Khaled's DJ platform encourages his symbiotic relationship with rappers, because his show can help put their albums over the top. (His Def Jam position makes artists even more eager to curry favor.) No one seems bothered that he doesn't actually rap, sing, or do much serious production. Though he credits himself as Victory's executive producer (along with "Allah"), his A-list team of beatmakers, led by Orlando's the Runners, are responsible for his big singles.

So, what exactly is his input, then? "I give them concepts," Khaled explains. "I get with, like, T-Pain in the studio, and give him a concept. He'll put some words to it, and then I'm like, 'I'm with that,' or 'Change this.'" In the case of Khaled's current single, "All I Do Is Win," he says he suggested the "winning" theme and then T-Pain came up with the hook.

It's a somewhat confusing process, but it has proven a successful one over the past half-decade, in which Khaled-helmed tracks such as "We Takin' Over" and "Out Here Grindin'" have gone gold, and "I'm So Hood" went platinum. By featuring three, four, or more rappers on each song, Khaled pumped new life into the posse cut, a hip-hop tradition dating back to its early golden era. (He says he's a fan of the Juice Crew, responsible for the most famous posse track, 1988's "The Symphony," recorded by Marley Marl and featuring Masta Ace, Craig G, Kool G Rap, and Big Daddy Kane.)

"I just wanted to take collaborations to the next level, to bring it into my world," Khaled adds, "to make records for the streets and make superbig anthems." Widely credited for reviving the posse cut, Khaled has received fewer props for said anthems. While rock and metal have a long tradition of radio bangers — "Eye of the Tiger," say, or "Welcome to the Jungle" — early '00s chart-toppers from Nelly and Outkast were mainly R&B- or funk-driven.

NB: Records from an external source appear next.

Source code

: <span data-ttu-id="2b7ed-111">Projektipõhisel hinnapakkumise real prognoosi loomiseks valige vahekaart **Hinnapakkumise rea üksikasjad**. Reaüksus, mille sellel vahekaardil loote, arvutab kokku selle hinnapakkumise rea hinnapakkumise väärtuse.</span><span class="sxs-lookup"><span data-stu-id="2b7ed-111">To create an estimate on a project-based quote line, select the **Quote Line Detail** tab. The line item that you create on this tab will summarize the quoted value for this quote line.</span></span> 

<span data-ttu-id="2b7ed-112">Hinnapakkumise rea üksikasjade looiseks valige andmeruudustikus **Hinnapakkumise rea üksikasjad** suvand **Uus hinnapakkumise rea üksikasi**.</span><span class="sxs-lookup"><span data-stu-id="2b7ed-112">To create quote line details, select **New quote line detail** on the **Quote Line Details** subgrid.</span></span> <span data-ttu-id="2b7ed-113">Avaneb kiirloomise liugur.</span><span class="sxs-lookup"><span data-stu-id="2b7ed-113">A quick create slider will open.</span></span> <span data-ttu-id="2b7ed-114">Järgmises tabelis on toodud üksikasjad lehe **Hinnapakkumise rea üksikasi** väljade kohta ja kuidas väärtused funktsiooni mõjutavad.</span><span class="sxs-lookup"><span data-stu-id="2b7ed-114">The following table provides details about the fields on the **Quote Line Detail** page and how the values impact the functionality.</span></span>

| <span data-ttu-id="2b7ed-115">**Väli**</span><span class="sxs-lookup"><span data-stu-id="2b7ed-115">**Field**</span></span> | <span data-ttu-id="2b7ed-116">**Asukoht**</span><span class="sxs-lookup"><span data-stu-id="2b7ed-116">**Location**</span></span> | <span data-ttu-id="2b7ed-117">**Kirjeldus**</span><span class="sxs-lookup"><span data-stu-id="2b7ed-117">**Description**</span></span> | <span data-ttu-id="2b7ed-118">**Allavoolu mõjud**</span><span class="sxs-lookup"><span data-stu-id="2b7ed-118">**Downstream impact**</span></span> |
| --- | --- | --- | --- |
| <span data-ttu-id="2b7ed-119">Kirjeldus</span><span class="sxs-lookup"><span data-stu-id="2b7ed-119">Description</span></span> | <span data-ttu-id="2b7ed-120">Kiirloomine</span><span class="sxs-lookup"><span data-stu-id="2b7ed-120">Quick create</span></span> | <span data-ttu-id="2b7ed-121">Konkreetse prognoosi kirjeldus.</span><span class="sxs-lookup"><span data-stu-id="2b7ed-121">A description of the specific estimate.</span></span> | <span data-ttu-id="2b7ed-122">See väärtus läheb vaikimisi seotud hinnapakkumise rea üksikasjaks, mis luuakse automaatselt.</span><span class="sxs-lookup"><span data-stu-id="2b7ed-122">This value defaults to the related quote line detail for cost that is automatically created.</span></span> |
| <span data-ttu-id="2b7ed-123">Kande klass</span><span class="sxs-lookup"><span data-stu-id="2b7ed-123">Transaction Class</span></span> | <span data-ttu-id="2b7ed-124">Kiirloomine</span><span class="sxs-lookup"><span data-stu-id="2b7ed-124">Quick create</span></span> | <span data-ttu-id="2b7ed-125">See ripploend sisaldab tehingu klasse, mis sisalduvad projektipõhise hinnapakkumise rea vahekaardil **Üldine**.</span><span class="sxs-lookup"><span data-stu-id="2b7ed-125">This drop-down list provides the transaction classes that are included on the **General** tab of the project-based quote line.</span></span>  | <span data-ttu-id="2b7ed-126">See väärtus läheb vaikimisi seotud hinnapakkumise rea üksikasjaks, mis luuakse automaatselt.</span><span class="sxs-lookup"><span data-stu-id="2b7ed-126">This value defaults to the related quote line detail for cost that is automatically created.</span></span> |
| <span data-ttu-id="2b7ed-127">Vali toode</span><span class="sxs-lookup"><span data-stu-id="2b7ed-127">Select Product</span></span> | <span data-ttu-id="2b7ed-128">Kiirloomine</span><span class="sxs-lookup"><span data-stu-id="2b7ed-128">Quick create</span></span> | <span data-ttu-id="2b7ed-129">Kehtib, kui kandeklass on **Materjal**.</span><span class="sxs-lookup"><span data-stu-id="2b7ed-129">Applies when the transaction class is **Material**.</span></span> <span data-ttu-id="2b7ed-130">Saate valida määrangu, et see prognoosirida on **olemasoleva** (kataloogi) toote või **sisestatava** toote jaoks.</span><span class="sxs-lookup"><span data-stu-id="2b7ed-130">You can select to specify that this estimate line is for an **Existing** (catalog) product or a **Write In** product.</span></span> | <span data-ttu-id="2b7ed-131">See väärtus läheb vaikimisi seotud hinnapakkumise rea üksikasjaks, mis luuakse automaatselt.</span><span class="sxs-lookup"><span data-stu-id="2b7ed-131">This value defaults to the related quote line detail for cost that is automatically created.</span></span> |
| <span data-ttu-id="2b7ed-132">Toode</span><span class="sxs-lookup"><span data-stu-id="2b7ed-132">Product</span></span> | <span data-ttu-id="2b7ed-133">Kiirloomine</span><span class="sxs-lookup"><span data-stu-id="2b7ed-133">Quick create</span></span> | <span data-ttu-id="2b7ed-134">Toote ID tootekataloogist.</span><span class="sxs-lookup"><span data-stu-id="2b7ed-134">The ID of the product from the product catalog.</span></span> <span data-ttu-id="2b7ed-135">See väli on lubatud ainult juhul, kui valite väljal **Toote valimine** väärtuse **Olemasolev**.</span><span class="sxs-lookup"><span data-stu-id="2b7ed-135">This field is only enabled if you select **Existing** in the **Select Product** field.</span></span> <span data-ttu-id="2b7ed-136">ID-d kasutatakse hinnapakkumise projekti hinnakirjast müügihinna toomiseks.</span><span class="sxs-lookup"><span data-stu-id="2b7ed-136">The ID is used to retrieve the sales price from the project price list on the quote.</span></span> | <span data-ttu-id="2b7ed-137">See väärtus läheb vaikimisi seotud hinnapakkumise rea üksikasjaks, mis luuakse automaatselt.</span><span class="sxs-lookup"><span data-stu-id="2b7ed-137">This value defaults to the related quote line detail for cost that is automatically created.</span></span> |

Khaled proceeded to cast all subtlety aside and focus exclusively on bombastic beats and traditional pop song structures. You always know what's coming on a Khaled single — a slow intro, a dramatic voice-over, some quickly spit verses, and an enormous hook. The dramatic crooning of singers such as Akon works well on these songs, as do the fierce, thugged-up rhymes of Miamians and Miami transplants such as Trick Daddy, Rick Ross, Jeezy, and Lil Wayne.

Other Floridians like Plies and Cool & Dre have also fit easily into the mix, and Khaled has emphasized regional pride from the beginning. Seemingly afraid to leave anyone out, he invites just about everyone to the party; if a rapper is not on the song, chances are he's in the video. With artists from New York to Arkansas frequently complaining that a lack of unity stifles their local scenes, the value of what Khaled does should not be underestimated.

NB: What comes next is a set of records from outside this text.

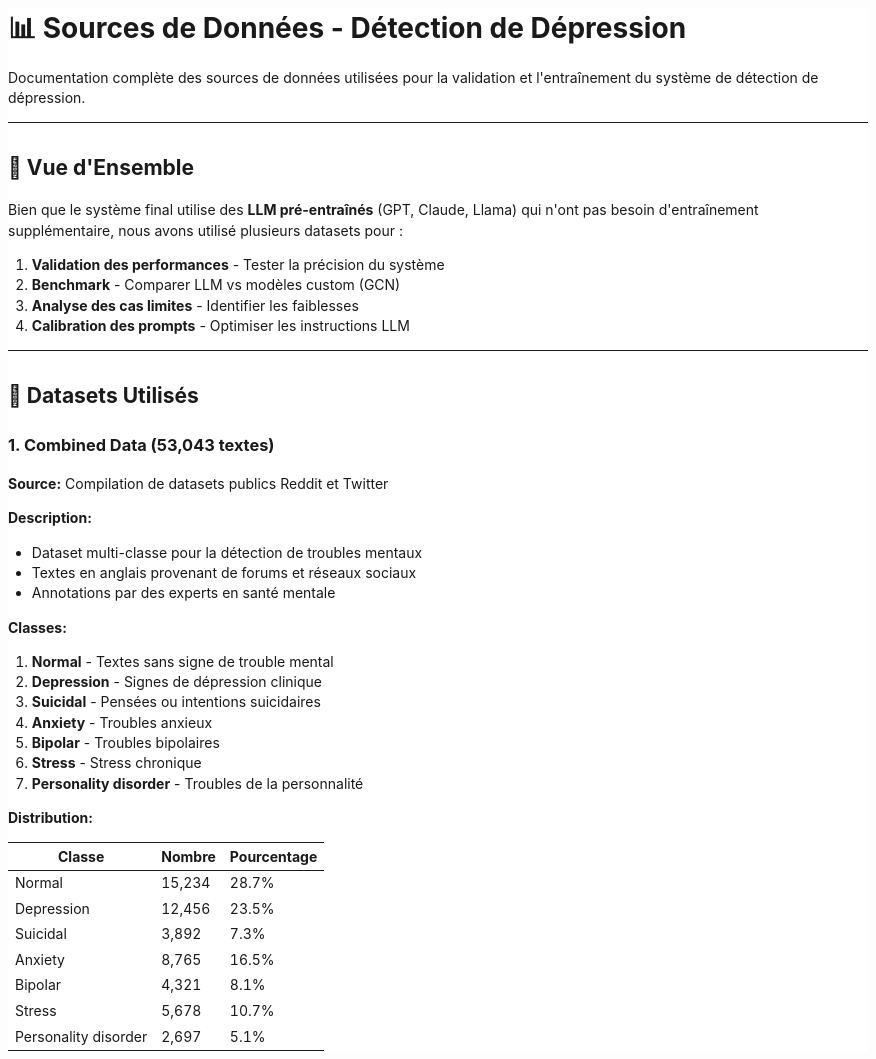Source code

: # 📊 Sources de Données - Détection de Dépression

Documentation complète des sources de données utilisées pour la validation et l'entraînement du système de détection de dépression.

---

## 🎯 Vue d'Ensemble

Bien que le système final utilise des **LLM pré-entraînés** (GPT, Claude, Llama) qui n'ont pas besoin d'entraînement supplémentaire, nous avons utilisé plusieurs datasets pour :

1. **Validation des performances** - Tester la précision du système
2. **Benchmark** - Comparer LLM vs modèles custom (GCN)
3. **Analyse des cas limites** - Identifier les faiblesses
4. **Calibration des prompts** - Optimiser les instructions LLM

---

## 📁 Datasets Utilisés

### 1. Combined Data (53,043 textes)

**Source:** Compilation de datasets publics Reddit et Twitter

**Description:**
- Dataset multi-classe pour la détection de troubles mentaux
- Textes en anglais provenant de forums et réseaux sociaux
- Annotations par des experts en santé mentale

**Classes:**
1. **Normal** - Textes sans signe de trouble mental
2. **Depression** - Signes de dépression clinique
3. **Suicidal** - Pensées ou intentions suicidaires
4. **Anxiety** - Troubles anxieux
5. **Bipolar** - Troubles bipolaires
6. **Stress** - Stress chronique
7. **Personality disorder** - Troubles de la personnalité

**Distribution:**

| Classe | Nombre | Pourcentage |
|--------|--------|-------------|
| Normal | 15,234 | 28.7% |
| Depression | 12,456 | 23.5% |
| Suicidal | 3,892 | 7.3% |
| Anxiety | 8,765 | 16.5% |
| Bipolar | 4,321 | 8.1% |
| Stress | 5,678 | 10.7% |
| Personality disorder | 2,697 | 5.1% |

Perhaps critics' biggest complaint about DJ Khaled songs is the presence of Khaled himself. For many, his penchant for screaming his catch phrases at the top of his lungs has begun to grate. Of course, considering Khaled lives and dies by his radio play, it doesn't matter too much what the critics think. The bigger problem is that his new tracks haven't taken hold with the public — first single "Fed Up" failed to crack the Billboard Hot 100, and "All I Do Is Win" peaked at number 64.

It might simply be that Khaled's moment has passed, that the posse cut is fated to again retreat into obscurity for a few years. Meanwhile, with Lil Wayne in jail, Khaled has temporarily lost his marquee artist, and protégés such as Ace Hood and Rum have so far failed to capture the public's imagination.

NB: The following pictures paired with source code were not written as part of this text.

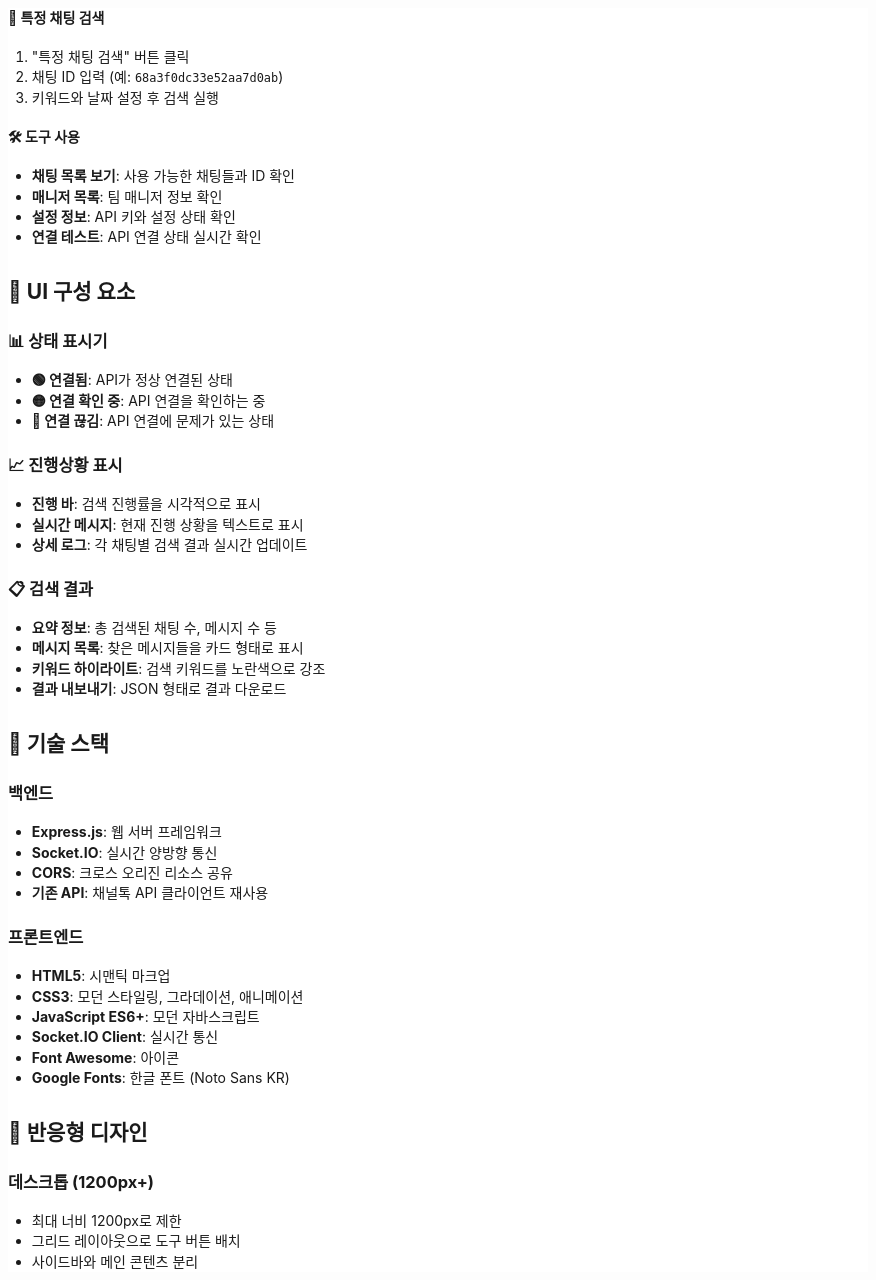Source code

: #### 🎯 특정 채팅 검색
1. "특정 채팅 검색" 버튼 클릭
2. 채팅 ID 입력 (예: `68a3f0dc33e52aa7d0ab`)
3. 키워드와 날짜 설정 후 검색 실행

#### 🛠️ 도구 사용
- **채팅 목록 보기**: 사용 가능한 채팅들과 ID 확인
- **매니저 목록**: 팀 매니저 정보 확인
- **설정 정보**: API 키와 설정 상태 확인
- **연결 테스트**: API 연결 상태 실시간 확인

## 🎨 UI 구성 요소

### 📊 상태 표시기
- **🟢 연결됨**: API가 정상 연결된 상태
- **🟡 연결 확인 중**: API 연결을 확인하는 중
- **🔴 연결 끊김**: API 연결에 문제가 있는 상태

### 📈 진행상황 표시
- **진행 바**: 검색 진행률을 시각적으로 표시
- **실시간 메시지**: 현재 진행 상황을 텍스트로 표시
- **상세 로그**: 각 채팅별 검색 결과 실시간 업데이트

### 📋 검색 결과
- **요약 정보**: 총 검색된 채팅 수, 메시지 수 등
- **메시지 목록**: 찾은 메시지들을 카드 형태로 표시
- **키워드 하이라이트**: 검색 키워드를 노란색으로 강조
- **결과 내보내기**: JSON 형태로 결과 다운로드

## 🔧 기술 스택

### 백엔드
- **Express.js**: 웹 서버 프레임워크
- **Socket.IO**: 실시간 양방향 통신
- **CORS**: 크로스 오리진 리소스 공유
- **기존 API**: 채널톡 API 클라이언트 재사용

### 프론트엔드
- **HTML5**: 시맨틱 마크업
- **CSS3**: 모던 스타일링, 그라데이션, 애니메이션
- **JavaScript ES6+**: 모던 자바스크립트
- **Socket.IO Client**: 실시간 통신
- **Font Awesome**: 아이콘
- **Google Fonts**: 한글 폰트 (Noto Sans KR)

## 📱 반응형 디자인

### 데스크톱 (1200px+)
- 최대 너비 1200px로 제한
- 그리드 레이아웃으로 도구 버튼 배치
- 사이드바와 메인 콘텐츠 분리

If Khaled is feeling the pressure, he's not showing it. For his Victory release party, he flooded the King of Diamonds strip club with dollar bills and then bought countless copies of his own album after a Best Buy autograph session. (One wonders what the SoundScan folks would think about that.)

Though his days as DJ Khaled, rap star who doesn't rap, seem to be numbered, his influence in the music industry doesn't show much sign of abating. One suspects that as long as he maintains his relentless optimism, he won't be working behind the counter at McDonald's anytime soon.